Reading passage:
□ □ □ □
CC BY
31
Оригинальные исследования
УДК 612.017.1:[616.98.578.828.6HIV]-053.2
PARAMETERS OF THE IMMUNE SYSTEM IN HIV-INFECTED CHILDREN WITH
ACUTE RHINOSINUSITIS
Su/eymanov S.F.1, Kurbat M.N.2, Suleymanova M.F.3 1- Bukhara State Medical Institute, Bukhara, Uzbekistan 2- Educational Establishment «Grodno State Medical University», Grodno, Belarus
3- Bukhara regional center to fight AIDS, Bukhara, Uzbekistan
The aim of the research was to study immune status of 25 HIV-infected children with acute rhinosinusitis. The control group for comparison consisted of 14 practically healthy children. In HIV-infected patients with acute rhinosinusitis there have been revealed marked impairments of the immune status, especially on the part of the T-link of immunity and its subsets, as well as the disturbance of the humoral link of immunity. Under the influence of the administered treatment we have not revealed any definite changes in the immune status of the patients.
Key words: immune status, HIV-infection, acute rhinosinusitis, cellular immunity, humoral immunity, immunodeficiency.
Since 1983 when human immune deficiency virus (HIV) was first described in children, the epidemiology of pediatric AIDS has evolved significantly [6]. Within the last two decades of the 20-21st centuries HIV-infection of a man, a pandemic which continues to accrue, has become the leading cause of secondary immunodeficiency (SID) in children.
With the ongoing epidemic of HIV infections in the pediatric age group, providing safe and effective antiretroviral therapy for children and adolescents is crucial to save the lives of millions of children worldwide. Antiretroviral drugs have been demonstrated to significantly decrease HIV-associated morbidity and mortality, to assure normal growth and development, and to improve survival and quality of life in children and adolescents. The immunologic response to HIV infection is closely related to the child’s development and creates age specific parameters for the evaluation of therapeutic response to antiretroviral therapy in pediatric HIV disease. In addition to the changes in immunological response to HIV infection, the development and maturation of organ systems involved in drug absorption, distribution, metabolism, and elimination determines significant changes in the pharmacokinetics of antiretroviral drugs throughout the childhood. Multiple factors including age-specific adherence barriers, changes in social and economic environment, as well as psychological and sexual maturation affect the treatment choices and outcomes of pediatric HIV disease [3].
□ □ □ □
Check your understanding:
(a) Repeat the part of the article on HIV-infected children with acute rhinosinusitis that opens with the words containing "Key words: immune" and closes with "(SID) in children.".
(b) In the article on HIV-infected children with acute rhinosinusitis, how many practically healthy children made up the control group?
(c) Take the article on HIV-infected children with acute rhinosinusitis further, continuing from its final sentence.
The listing that comes after the article on HIV-infected children with acute rhinosinusitis has no role here.
□ □ □ □
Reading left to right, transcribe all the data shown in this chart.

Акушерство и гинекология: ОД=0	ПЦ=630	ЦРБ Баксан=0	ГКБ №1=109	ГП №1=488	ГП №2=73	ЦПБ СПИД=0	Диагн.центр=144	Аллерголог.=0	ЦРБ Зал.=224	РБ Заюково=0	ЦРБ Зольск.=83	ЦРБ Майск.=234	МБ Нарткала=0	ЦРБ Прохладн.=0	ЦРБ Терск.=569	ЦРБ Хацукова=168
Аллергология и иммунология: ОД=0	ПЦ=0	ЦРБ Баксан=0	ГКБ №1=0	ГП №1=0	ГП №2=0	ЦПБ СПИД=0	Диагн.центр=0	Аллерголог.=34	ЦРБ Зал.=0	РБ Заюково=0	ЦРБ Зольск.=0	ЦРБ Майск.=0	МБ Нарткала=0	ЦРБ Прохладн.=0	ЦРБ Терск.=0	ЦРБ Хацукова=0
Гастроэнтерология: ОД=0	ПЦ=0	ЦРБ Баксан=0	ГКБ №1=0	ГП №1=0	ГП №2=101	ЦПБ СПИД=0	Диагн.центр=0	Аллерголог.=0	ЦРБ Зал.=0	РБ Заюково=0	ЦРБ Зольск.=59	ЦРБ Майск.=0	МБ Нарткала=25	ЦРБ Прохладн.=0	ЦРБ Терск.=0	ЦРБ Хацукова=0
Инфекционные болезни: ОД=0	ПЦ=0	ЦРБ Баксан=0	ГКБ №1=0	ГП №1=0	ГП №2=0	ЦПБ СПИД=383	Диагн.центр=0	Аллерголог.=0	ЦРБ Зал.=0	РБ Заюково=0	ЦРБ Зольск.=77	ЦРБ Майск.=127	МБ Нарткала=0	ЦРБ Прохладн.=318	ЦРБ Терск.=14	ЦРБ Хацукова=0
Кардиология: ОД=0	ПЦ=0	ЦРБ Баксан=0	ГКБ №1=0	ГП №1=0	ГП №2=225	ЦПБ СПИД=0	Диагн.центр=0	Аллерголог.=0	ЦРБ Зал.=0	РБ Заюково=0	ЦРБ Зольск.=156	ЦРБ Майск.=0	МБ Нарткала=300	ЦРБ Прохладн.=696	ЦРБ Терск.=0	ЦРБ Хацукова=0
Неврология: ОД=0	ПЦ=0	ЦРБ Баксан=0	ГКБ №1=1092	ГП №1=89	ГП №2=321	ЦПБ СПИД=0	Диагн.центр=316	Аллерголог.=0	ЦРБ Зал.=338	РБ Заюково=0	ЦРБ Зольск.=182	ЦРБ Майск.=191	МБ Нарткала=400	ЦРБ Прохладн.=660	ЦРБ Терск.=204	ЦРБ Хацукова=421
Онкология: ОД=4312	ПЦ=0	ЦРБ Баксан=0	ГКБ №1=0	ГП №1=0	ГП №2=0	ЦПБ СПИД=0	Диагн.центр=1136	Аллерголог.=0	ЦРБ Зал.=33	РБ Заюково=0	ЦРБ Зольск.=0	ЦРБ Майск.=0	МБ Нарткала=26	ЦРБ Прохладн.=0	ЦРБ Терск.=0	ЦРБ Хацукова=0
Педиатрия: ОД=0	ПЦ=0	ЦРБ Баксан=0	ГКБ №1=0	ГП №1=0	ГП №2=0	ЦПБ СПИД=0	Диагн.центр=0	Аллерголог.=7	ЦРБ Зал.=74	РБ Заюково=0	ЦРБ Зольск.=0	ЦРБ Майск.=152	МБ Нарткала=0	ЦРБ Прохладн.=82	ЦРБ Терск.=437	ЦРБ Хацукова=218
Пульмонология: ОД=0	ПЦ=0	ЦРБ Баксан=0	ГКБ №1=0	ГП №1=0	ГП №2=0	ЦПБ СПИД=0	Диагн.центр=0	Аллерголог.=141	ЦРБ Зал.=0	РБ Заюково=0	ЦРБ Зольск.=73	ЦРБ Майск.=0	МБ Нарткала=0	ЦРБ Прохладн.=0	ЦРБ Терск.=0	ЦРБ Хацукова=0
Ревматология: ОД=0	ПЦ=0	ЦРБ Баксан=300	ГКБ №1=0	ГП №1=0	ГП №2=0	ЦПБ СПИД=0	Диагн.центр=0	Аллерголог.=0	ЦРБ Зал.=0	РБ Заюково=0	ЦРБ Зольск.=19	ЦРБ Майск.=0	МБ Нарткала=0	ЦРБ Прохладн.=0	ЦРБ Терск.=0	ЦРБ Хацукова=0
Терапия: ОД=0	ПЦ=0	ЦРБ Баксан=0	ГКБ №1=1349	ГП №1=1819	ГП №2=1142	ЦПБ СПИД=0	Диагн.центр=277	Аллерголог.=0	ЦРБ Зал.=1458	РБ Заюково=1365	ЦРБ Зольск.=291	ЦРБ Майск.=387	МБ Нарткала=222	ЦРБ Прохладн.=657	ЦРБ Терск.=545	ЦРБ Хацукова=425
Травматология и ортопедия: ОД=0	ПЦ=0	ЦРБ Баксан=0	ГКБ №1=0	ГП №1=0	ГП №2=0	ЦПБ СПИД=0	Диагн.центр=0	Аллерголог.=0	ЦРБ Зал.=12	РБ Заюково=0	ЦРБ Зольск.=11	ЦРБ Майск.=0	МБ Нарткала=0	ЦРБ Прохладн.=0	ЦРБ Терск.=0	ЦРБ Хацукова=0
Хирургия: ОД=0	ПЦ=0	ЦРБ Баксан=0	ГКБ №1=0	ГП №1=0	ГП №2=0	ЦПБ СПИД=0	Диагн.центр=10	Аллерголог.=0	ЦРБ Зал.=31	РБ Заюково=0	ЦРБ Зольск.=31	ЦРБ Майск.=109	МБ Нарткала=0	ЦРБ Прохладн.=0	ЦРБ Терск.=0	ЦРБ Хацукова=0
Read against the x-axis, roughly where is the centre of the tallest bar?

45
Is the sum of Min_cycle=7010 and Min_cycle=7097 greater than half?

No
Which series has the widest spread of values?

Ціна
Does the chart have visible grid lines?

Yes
□ □ □ □
Numbered answers:
(a)
Key words: immune status, HIV-infection, acute rhinosinusitis, cellular immunity, humoral immunity, immunodeficiency.
Since 1983 when human immune deficiency virus (HIV) was first described in children, the epidemiology of pediatric AIDS has evolved significantly [6]. Within the last two decades of the 20-21st centuries HIV-infection of a man, a pandemic which continues to accrue, has become the leading cause of secondary immunodeficiency (SID) in children.

(b) 14

(c)
Cellular immune responses play a crucial role in the control of viral replication in HIV-infected individuals. However, the virus succeeds in exploiting the immune system to its advantage and therefore, the host ultimately fails to control the virus leading to the development of terminal AIDS. The virus adopts numerous evasion mechanisms to hijack the host immune system. Defeat of immune system in HIV-infection has systemic character, appearing as deep suppression of T-cellular immunity, particularly at T-helpers [10].
Disturbances in the homeostasis of different T-cell subsets during HIV infection have been linked to immune activation. As such, several separate populations of immune cells have been correlated with immune activation, including regulatory T cells (Tregs), dendritic cells, and gut-infiltrating lymphocytes. Tregs play an important role in the development of peripheral tolerance and counter immune activation with suppressive activity. Some studies demonstrated that removal of Tregs increased HIV-specific T-cell responses [5], while others show HIV-positive individuals with low Tregs have higher immune activation [2]. Plasmacytoid dendritic cells producing type I interferon have been related to increased activation of CD8+ T cells
and the progressive depletion of CD4+ T cells. A recently identified subset of T cells called Th17 cells may also be compromised by immune activation during HIV infection [12]. While systemic disturbances in the immune system are evident, the most drastic depletion of T cells occurs in the gut mucosa. Brenchley et al. [8] has recently reported that compromises to the mucosal barrier allow microbial translocation of bacterial products into systemic circulation causing immune activation. They demonstrated that plasma lipopolysaccharide and soluble CD14 correlated with systemic immune activation, and sooty mangabeys with nonpathogenic SIV (Simian Immunodeficiency Virus) infection did not have evidence of microbial translocation. Thus, several mechanisms of immune activation have been proposed, yet many questions remain unanswered.
One of the common primary symptoms of AIDS is the presence of the diseases of ENT-organs. Acute rhinosinusitis (ARS) is often revealed in children with a HIV-infection, morbidity rate in children ranges between 60-75% and lethality makes 0,01-0,2% of the patients. HIV-infected children catch ARS more often than children with normal immune system [1, 4, 9].
According to the above-mentioned facts, the study of the immune system in children with ARS and HIV proves to be topical. Classical manifestation of HIV-infection which an otolaryngologist could run into is the increase in ARS on associated with AIDS. This fact contributes the necessity of the present research [4, 11].
Aim of the study - to study parameters of the immune system in HIV-infected children with ARS.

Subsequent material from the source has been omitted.